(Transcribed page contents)
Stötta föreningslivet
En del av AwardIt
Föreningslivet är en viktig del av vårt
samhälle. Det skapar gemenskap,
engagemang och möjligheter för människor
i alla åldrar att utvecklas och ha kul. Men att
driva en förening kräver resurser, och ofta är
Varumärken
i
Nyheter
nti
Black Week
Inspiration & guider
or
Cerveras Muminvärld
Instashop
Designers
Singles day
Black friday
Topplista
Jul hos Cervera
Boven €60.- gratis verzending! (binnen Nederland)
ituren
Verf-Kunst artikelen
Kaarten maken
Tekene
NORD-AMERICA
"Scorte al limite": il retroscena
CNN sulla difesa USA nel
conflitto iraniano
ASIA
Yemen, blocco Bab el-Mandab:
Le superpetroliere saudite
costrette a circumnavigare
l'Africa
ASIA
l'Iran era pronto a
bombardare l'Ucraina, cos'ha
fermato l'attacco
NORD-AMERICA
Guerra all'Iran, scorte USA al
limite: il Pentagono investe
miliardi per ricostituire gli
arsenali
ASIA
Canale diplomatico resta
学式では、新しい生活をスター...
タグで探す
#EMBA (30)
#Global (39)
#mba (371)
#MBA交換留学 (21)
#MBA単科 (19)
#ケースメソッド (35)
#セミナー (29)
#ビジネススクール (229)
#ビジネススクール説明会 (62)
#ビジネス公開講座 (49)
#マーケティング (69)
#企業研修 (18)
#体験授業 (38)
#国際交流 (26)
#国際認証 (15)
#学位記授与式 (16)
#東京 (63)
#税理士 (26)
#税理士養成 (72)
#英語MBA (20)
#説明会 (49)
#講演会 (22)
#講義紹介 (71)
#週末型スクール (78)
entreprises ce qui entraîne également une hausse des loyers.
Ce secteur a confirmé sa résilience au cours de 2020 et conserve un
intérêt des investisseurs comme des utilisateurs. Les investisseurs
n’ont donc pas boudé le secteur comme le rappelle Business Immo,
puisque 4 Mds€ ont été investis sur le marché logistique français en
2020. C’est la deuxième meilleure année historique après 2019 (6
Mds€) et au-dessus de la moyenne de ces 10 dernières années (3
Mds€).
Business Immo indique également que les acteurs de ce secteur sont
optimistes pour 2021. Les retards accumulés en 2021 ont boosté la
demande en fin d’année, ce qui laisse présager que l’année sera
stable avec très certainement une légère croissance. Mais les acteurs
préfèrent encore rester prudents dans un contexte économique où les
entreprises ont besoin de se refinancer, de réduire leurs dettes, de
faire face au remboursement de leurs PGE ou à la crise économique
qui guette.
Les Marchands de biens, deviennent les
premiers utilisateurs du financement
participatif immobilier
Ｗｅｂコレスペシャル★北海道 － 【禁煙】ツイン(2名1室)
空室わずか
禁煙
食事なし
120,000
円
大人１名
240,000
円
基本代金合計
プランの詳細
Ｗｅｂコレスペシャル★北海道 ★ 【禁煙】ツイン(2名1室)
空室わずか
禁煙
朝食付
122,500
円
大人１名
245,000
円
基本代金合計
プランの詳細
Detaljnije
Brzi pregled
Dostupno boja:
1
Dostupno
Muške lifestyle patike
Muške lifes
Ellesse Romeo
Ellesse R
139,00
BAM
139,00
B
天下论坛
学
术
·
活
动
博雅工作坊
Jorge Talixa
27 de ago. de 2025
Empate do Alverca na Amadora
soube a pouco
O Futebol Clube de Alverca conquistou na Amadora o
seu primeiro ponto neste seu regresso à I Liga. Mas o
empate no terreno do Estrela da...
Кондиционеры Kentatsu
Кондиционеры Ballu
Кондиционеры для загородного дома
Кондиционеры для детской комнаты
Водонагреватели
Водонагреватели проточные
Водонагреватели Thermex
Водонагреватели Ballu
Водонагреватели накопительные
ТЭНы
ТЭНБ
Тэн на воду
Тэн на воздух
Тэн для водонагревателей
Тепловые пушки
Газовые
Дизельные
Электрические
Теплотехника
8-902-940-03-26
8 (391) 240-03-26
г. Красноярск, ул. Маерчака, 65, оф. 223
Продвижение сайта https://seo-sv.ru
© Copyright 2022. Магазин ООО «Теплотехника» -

● **Required work**:
Copy the lines from the beginning of the listing through the line containing "stable avec très", inclusive, and reproduce them exactly.

● **Problem solution**:
Stötta föreningslivet
En del av AwardIt
Föreningslivet är en viktig del av vårt
samhälle. Det skapar gemenskap,
engagemang och möjligheter för människor
i alla åldrar att utvecklas och ha kul. Men att
driva en förening kräver resurser, och ofta är
Varumärken
i
Nyheter
nti
Black Week
Inspiration & guider
or
Cerveras Muminvärld
Instashop
Designers
Singles day
Black friday
Topplista
Jul hos Cervera
Boven €60.- gratis verzending! (binnen Nederland)
ituren
Verf-Kunst artikelen
Kaarten maken
Tekene
NORD-AMERICA
"Scorte al limite": il retroscena
CNN sulla difesa USA nel
conflitto iraniano
ASIA
Yemen, blocco Bab el-Mandab:
Le superpetroliere saudite
costrette a circumnavigare
l'Africa
ASIA
l'Iran era pronto a
bombardare l'Ucraina, cos'ha
fermato l'attacco
NORD-AMERICA
Guerra all'Iran, scorte USA al
limite: il Pentagono investe
miliardi per ricostituire gli
arsenali
ASIA
Canale diplomatico resta
学式では、新しい生活をスター...
タグで探す
#EMBA (30)
#Global (39)
#mba (371)
#MBA交換留学 (21)
#MBA単科 (19)
#ケースメソッド (35)
#セミナー (29)
#ビジネススクール (229)
#ビジネススクール説明会 (62)
#ビジネス公開講座 (49)
#マーケティング (69)
#企業研修 (18)
#体験授業 (38)
#国際交流 (26)
#国際認証 (15)
#学位記授与式 (16)
#東京 (63)
#税理士 (26)
#税理士養成 (72)
#英語MBA (20)
#説明会 (49)
#講演会 (22)
#講義紹介 (71)
#週末型スクール (78)
entreprises ce qui entraîne également une hausse des loyers.
Ce secteur a confirmé sa résilience au cours de 2020 et conserve un
intérêt des investisseurs comme des utilisateurs. Les investisseurs
n’ont donc pas boudé le secteur comme le rappelle Business Immo,
puisque 4 Mds€ ont été investis sur le marché logistique français en
2020. C’est la deuxième meilleure année historique après 2019 (6
Mds€) et au-dessus de la moyenne de ces 10 dernières années (3
Mds€).
Business Immo indique également que les acteurs de ce secteur sont
optimistes pour 2021. Les retards accumulés en 2021 ont boosté la
demande en fin d’année, ce qui laisse présager que l’année sera
stable avec très certainement une légère croissance. Mais les acteurs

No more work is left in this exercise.